POPSU INTENSIFICATIONS MÉTROPOLITAINES

Pour faire face au défi de la sobriété foncière et aux enjeux énergétiques, climatiques et écologiques, la Métropole Aix-Marseille-Provence s’est engagée avec l’État pour 3 ans (2024 – 2026) dans un programme national de « recherche-action », POPSU Transitions, sur le thème de « l’intensification métropolitaine ».

La plateforme scientifique du programme réunit des chercheurs des trois établissements d’enseignement supérieur de l’Institut Méditerranéen de la Ville et des Territoires à Marseille (Institut d’Urbanisme et d’Aménagement Régional / Aix Marseille Université, École Nationale Supérieure d’Architecture de Marseille et École Nationale Supérieure du Paysage) et différents partenaires publics et privés.

Image de ville est associée au programme de recherche.

Plus d’informations sur le programme POPSU Intensifications métropolitaines : ICI

Associée à ce programme, Image de ville a mené en 2024 une première contribution sur la manière dont le cinéma donne à voir et à comprendre le territoire métropolitain d’Aix Marseille Provence et dont il révèle certaines thématiques de son développement comme faisant écho à la question de l’intensification.

De quelle manière le territoire métropolitain, depuis son émergence jusqu’à ses réalités contemporaines, « inspire » le cinéma ? Quels récits en produit-il ? Quelles en seraient les « figures » récurrentes ?
De la même manière, qu’en est-il pour les films relevant d’autres registres / domaines que celui du cinéma, de fiction ou documentaire (films institutionnels – entreprises, collectivités, associations…) ?
De quelle manière ce paysage narratif éclaire-t-il ce dont l’intensification serait le nom ?
Quand un cinéaste pose son regard sur le territoire de la métropole d’Aix-Marseille-Provence, il en révèle différentes manières de s’y déplacer, d’y travailler, d’y habiter, etc.

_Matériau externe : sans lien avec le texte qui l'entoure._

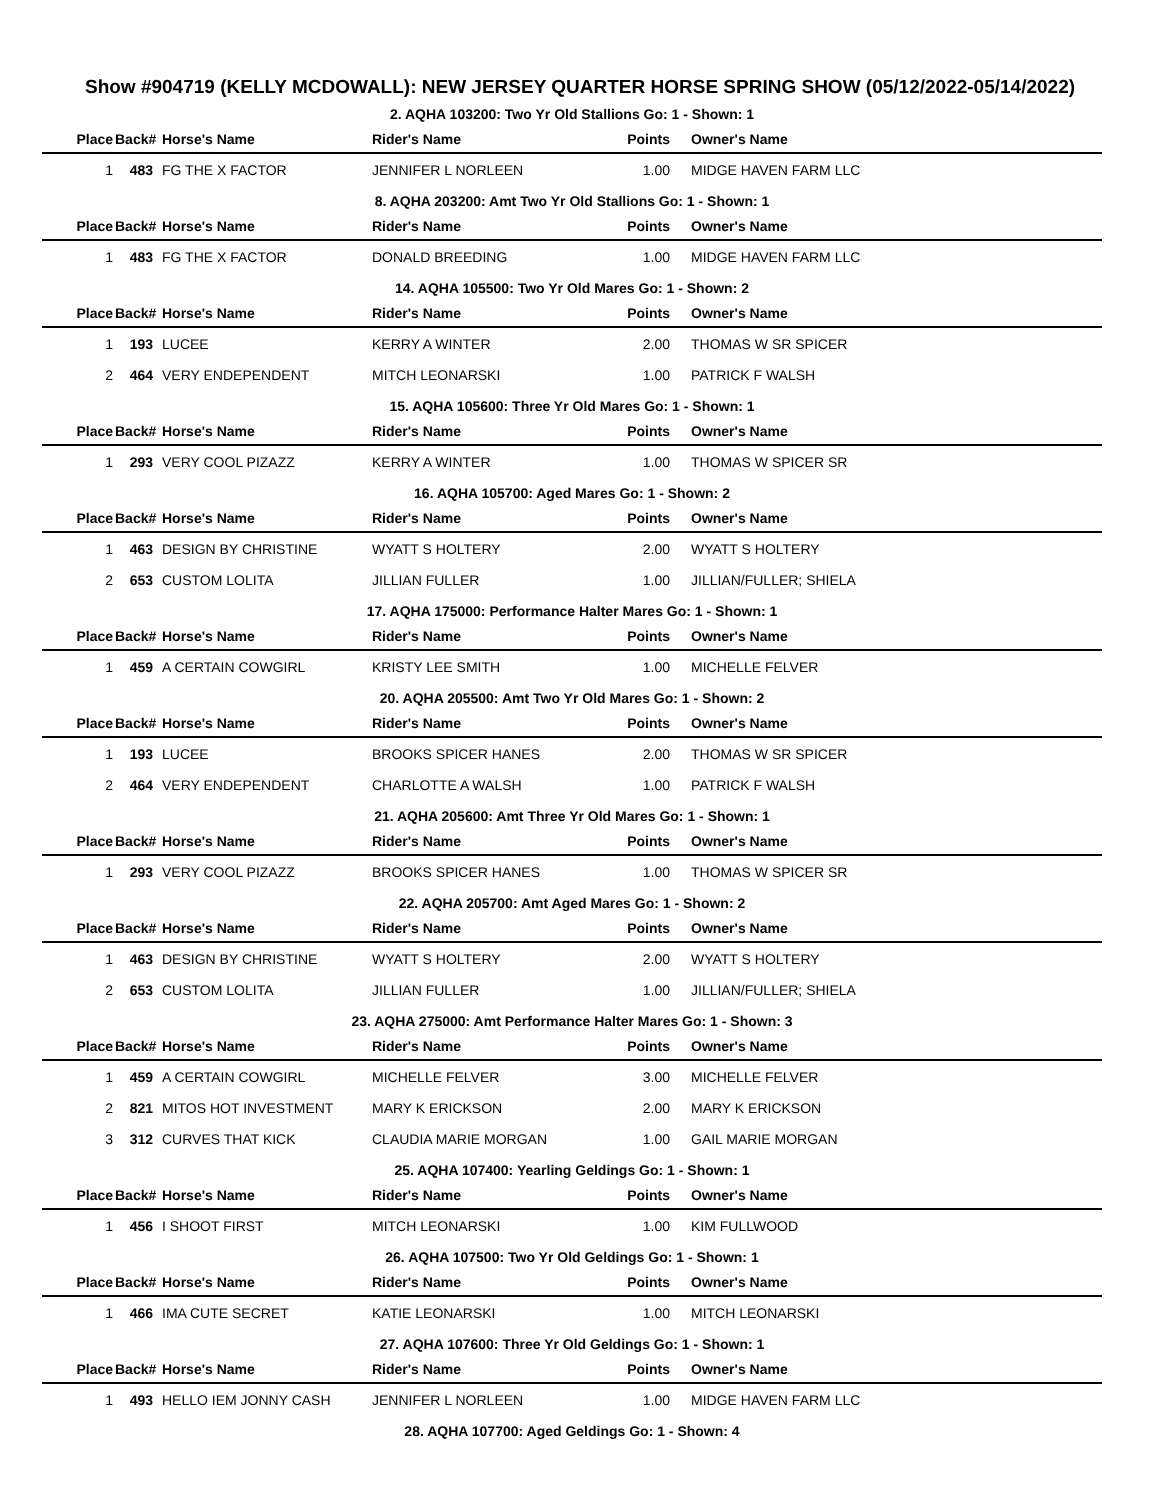Show #904719 (KELLY MCDOWALL): NEW JERSEY QUARTER HORSE SPRING SHOW (05/12/2022-05/14/2022)
2. AQHA 103200: Two Yr Old Stallions Go: 1 - Shown: 1
| Place | Back# | Horse's Name | Rider's Name | Points | Owner's Name |
| --- | --- | --- | --- | --- | --- |
| 1 | 483 | FG THE X FACTOR | JENNIFER L NORLEEN | 1.00 | MIDGE HAVEN FARM LLC |
8. AQHA 203200: Amt Two Yr Old Stallions Go: 1 - Shown: 1
| Place | Back# | Horse's Name | Rider's Name | Points | Owner's Name |
| --- | --- | --- | --- | --- | --- |
| 1 | 483 | FG THE X FACTOR | DONALD BREEDING | 1.00 | MIDGE HAVEN FARM LLC |
14. AQHA 105500: Two Yr Old Mares Go: 1 - Shown: 2
| Place | Back# | Horse's Name | Rider's Name | Points | Owner's Name |
| --- | --- | --- | --- | --- | --- |
| 1 | 193 | LUCEE | KERRY A WINTER | 2.00 | THOMAS W SR SPICER |
| 2 | 464 | VERY ENDEPENDENT | MITCH LEONARSKI | 1.00 | PATRICK F WALSH |
15. AQHA 105600: Three Yr Old Mares Go: 1 - Shown: 1
| Place | Back# | Horse's Name | Rider's Name | Points | Owner's Name |
| --- | --- | --- | --- | --- | --- |
| 1 | 293 | VERY COOL PIZAZZ | KERRY A WINTER | 1.00 | THOMAS W SPICER SR |
16. AQHA 105700: Aged Mares Go: 1 - Shown: 2
| Place | Back# | Horse's Name | Rider's Name | Points | Owner's Name |
| --- | --- | --- | --- | --- | --- |
| 1 | 463 | DESIGN BY CHRISTINE | WYATT S HOLTERY | 2.00 | WYATT S HOLTERY |
| 2 | 653 | CUSTOM LOLITA | JILLIAN FULLER | 1.00 | JILLIAN/FULLER; SHIELA |
17. AQHA 175000: Performance Halter Mares Go: 1 - Shown: 1
| Place | Back# | Horse's Name | Rider's Name | Points | Owner's Name |
| --- | --- | --- | --- | --- | --- |
| 1 | 459 | A CERTAIN COWGIRL | KRISTY LEE SMITH | 1.00 | MICHELLE FELVER |
20. AQHA 205500: Amt Two Yr Old Mares Go: 1 - Shown: 2
| Place | Back# | Horse's Name | Rider's Name | Points | Owner's Name |
| --- | --- | --- | --- | --- | --- |
| 1 | 193 | LUCEE | BROOKS SPICER HANES | 2.00 | THOMAS W SR SPICER |
| 2 | 464 | VERY ENDEPENDENT | CHARLOTTE A WALSH | 1.00 | PATRICK F WALSH |
21. AQHA 205600: Amt Three Yr Old Mares Go: 1 - Shown: 1
| Place | Back# | Horse's Name | Rider's Name | Points | Owner's Name |
| --- | --- | --- | --- | --- | --- |
| 1 | 293 | VERY COOL PIZAZZ | BROOKS SPICER HANES | 1.00 | THOMAS W SPICER SR |
22. AQHA 205700: Amt Aged Mares Go: 1 - Shown: 2
| Place | Back# | Horse's Name | Rider's Name | Points | Owner's Name |
| --- | --- | --- | --- | --- | --- |
| 1 | 463 | DESIGN BY CHRISTINE | WYATT S HOLTERY | 2.00 | WYATT S HOLTERY |
| 2 | 653 | CUSTOM LOLITA | JILLIAN FULLER | 1.00 | JILLIAN/FULLER; SHIELA |
23. AQHA 275000: Amt Performance Halter Mares Go: 1 - Shown: 3
| Place | Back# | Horse's Name | Rider's Name | Points | Owner's Name |
| --- | --- | --- | --- | --- | --- |
| 1 | 459 | A CERTAIN COWGIRL | MICHELLE FELVER | 3.00 | MICHELLE FELVER |
| 2 | 821 | MITOS HOT INVESTMENT | MARY K ERICKSON | 2.00 | MARY K ERICKSON |
| 3 | 312 | CURVES THAT KICK | CLAUDIA MARIE MORGAN | 1.00 | GAIL MARIE MORGAN |
25. AQHA 107400: Yearling Geldings Go: 1 - Shown: 1
| Place | Back# | Horse's Name | Rider's Name | Points | Owner's Name |
| --- | --- | --- | --- | --- | --- |
| 1 | 456 | I SHOOT FIRST | MITCH LEONARSKI | 1.00 | KIM FULLWOOD |
26. AQHA 107500: Two Yr Old Geldings Go: 1 - Shown: 1
| Place | Back# | Horse's Name | Rider's Name | Points | Owner's Name |
| --- | --- | --- | --- | --- | --- |
| 1 | 466 | IMA CUTE SECRET | KATIE LEONARSKI | 1.00 | MITCH LEONARSKI |
27. AQHA 107600: Three Yr Old Geldings Go: 1 - Shown: 1
| Place | Back# | Horse's Name | Rider's Name | Points | Owner's Name |
| --- | --- | --- | --- | --- | --- |
| 1 | 493 | HELLO IEM JONNY CASH | JENNIFER L NORLEEN | 1.00 | MIDGE HAVEN FARM LLC |
28. AQHA 107700: Aged Geldings Go: 1 - Shown: 4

Même s’ils n’en traitent pas directement les attendus, les films documentent, du point de vue des représentations, des récits et des imaginaires, les dynamiques et les enjeux que l’intensification suppose.

Historiquement, cette recherche couvre la période de 1934 à nos jours. Dans les années 1930, deux films posent en effet une problématique majeure et structurante du territoire métropolitain d’Aix Marseille Provence, construisant en quelque sorte une “matrice narrative” : Angèle de Marcel Pagnol, tourné à Aubagne, et Toni de Jean Renoir, à Martigues.

Cette recherche a été menée avec le concours de Katharina Bellan, docteure en études cinématographiques et histoire.